> Page extract
Start of Block
BEAUTIFUL
QUESTIONS IN STRANGE LANDS
By Joel Van Dyke
The
Strategy of Transformation seeks to equip the church in Latin
America to serve high-risk youth and their families in very hard
places. We have been trying to figure out what a sustainable,
missional theology could and should look like with high-risk youth
in hard places. We have been coming together in strategic cohorts
of grassroots leaders in five countries to think about and reflect
on what we have learned and experienced with others on the journey.
We began trying to ask questions that would unlock some answers
for us in the pursuit of a theology of mission that would effectively
sustain effective work in hard places with members of Central
American gangs, street youth and those caught in the trap of extreme
poverty. We ask our questions with fear and trembling because
we are not sure what the answers will be. We have a hunch of what
they should be and have been told what they ought to be but quite
frankly we are not convinced that we really have a clear idea
for ourselves even of what questions to ask.
The
Psalmist in Psalm 137:4 asks a beautiful question that gave us
a launching pad for our discussions:"How do we sing the Lord's
song in a strange land?" The context is Babylon where the
Israelites were ripped out of their homeland and actually told
to seek the peace and prosperity of their oppressors. How were
they, in a dark and strange place, to sing God's songs of grace,
mercy and love? This is the same question that I and my Latin
American colleagues have been faced with in Latin America in the
dark and strange world of street gangs in prisons, homeless youth
on the streets, teenage prostitutes and families caught in relentless
poverty, etc. Learning how to ask beautiful questions has provided
the needed melody for effective outreach as we learn to sing God's
songs in strange lands.
End of Block
> Records shown
Start of Block
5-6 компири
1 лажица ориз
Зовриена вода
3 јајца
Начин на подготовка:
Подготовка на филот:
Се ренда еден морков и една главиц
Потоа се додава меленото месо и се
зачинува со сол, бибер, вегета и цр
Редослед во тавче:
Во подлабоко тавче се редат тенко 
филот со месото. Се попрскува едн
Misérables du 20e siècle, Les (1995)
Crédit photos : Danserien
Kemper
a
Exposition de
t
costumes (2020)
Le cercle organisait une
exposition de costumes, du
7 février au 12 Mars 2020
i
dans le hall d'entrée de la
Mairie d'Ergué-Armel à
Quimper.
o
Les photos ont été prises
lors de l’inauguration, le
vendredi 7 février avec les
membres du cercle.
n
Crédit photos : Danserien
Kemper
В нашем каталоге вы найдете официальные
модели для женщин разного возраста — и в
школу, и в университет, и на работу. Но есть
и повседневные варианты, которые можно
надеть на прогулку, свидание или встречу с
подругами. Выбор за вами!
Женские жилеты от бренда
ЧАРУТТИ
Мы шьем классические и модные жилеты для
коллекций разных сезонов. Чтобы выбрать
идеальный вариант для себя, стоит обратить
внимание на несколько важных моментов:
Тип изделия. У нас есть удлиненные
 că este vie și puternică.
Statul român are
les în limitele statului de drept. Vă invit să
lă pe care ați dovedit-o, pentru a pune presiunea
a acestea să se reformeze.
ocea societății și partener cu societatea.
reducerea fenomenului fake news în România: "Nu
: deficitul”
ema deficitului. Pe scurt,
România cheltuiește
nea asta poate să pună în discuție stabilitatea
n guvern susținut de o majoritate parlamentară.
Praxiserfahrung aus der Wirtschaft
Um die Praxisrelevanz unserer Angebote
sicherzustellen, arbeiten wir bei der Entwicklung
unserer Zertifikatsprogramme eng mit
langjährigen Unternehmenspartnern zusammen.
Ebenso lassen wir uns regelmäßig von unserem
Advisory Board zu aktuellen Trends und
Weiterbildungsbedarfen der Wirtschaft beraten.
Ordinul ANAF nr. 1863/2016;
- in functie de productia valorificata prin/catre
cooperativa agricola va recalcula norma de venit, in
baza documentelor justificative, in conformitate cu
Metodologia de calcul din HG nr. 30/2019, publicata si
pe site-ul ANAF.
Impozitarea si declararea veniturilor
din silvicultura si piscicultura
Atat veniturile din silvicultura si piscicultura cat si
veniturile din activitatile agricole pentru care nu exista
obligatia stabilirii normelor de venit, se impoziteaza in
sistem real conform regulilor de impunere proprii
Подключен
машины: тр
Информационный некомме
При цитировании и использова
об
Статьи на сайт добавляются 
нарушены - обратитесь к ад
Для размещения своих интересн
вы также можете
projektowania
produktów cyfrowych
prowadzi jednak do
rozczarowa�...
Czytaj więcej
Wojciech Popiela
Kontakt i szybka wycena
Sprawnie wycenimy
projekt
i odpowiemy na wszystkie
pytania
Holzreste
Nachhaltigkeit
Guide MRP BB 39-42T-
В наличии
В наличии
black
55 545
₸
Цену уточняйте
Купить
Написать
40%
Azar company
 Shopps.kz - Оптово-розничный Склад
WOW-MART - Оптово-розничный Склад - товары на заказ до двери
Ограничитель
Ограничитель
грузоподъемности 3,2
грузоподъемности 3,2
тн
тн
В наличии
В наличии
End of Block
Start of Block
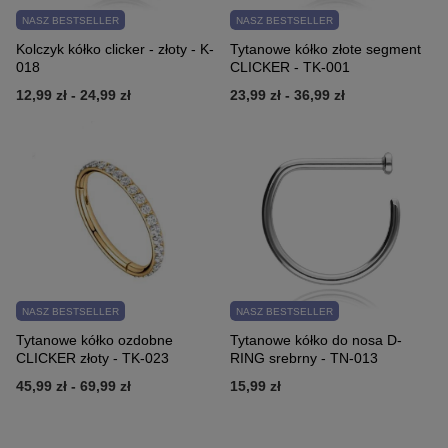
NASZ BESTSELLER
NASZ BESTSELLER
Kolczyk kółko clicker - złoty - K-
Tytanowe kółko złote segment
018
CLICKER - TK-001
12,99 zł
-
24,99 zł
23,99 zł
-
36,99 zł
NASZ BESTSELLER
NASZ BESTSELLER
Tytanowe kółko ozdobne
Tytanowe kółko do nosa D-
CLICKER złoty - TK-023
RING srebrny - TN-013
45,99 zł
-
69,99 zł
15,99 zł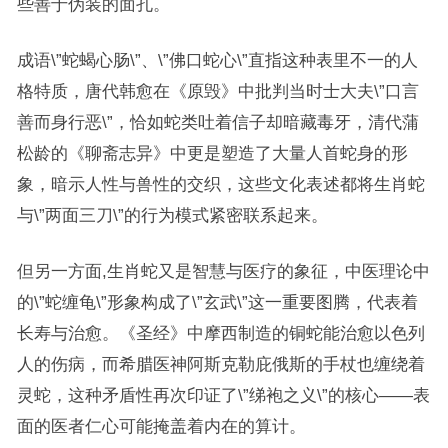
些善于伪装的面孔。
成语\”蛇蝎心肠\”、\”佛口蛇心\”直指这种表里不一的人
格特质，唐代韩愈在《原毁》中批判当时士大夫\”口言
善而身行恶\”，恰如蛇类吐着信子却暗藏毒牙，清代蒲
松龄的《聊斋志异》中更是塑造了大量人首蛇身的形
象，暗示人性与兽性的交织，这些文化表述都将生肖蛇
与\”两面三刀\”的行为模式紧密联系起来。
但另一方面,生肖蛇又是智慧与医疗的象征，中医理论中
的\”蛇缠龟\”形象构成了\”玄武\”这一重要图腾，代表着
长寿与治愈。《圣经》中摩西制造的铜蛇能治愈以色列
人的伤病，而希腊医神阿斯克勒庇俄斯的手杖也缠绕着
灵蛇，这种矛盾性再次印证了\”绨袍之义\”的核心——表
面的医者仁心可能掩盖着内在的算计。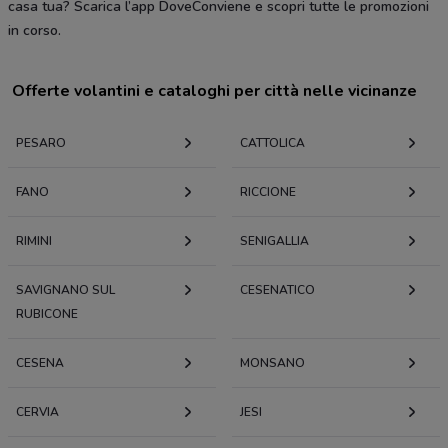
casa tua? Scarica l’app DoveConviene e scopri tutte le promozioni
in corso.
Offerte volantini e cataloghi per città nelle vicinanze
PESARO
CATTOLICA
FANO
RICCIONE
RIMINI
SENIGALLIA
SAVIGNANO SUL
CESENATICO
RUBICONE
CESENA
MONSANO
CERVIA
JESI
End of Block
How would the sentence "We ask our questions with fear and trembling because we are not sure what the answers will be." from the article on beautiful questions read in Spanish?

> Answer to this exercise
Hacemos nuestras preguntas con temor y temblor porque no estamos seguros de cuáles serán las respuestas.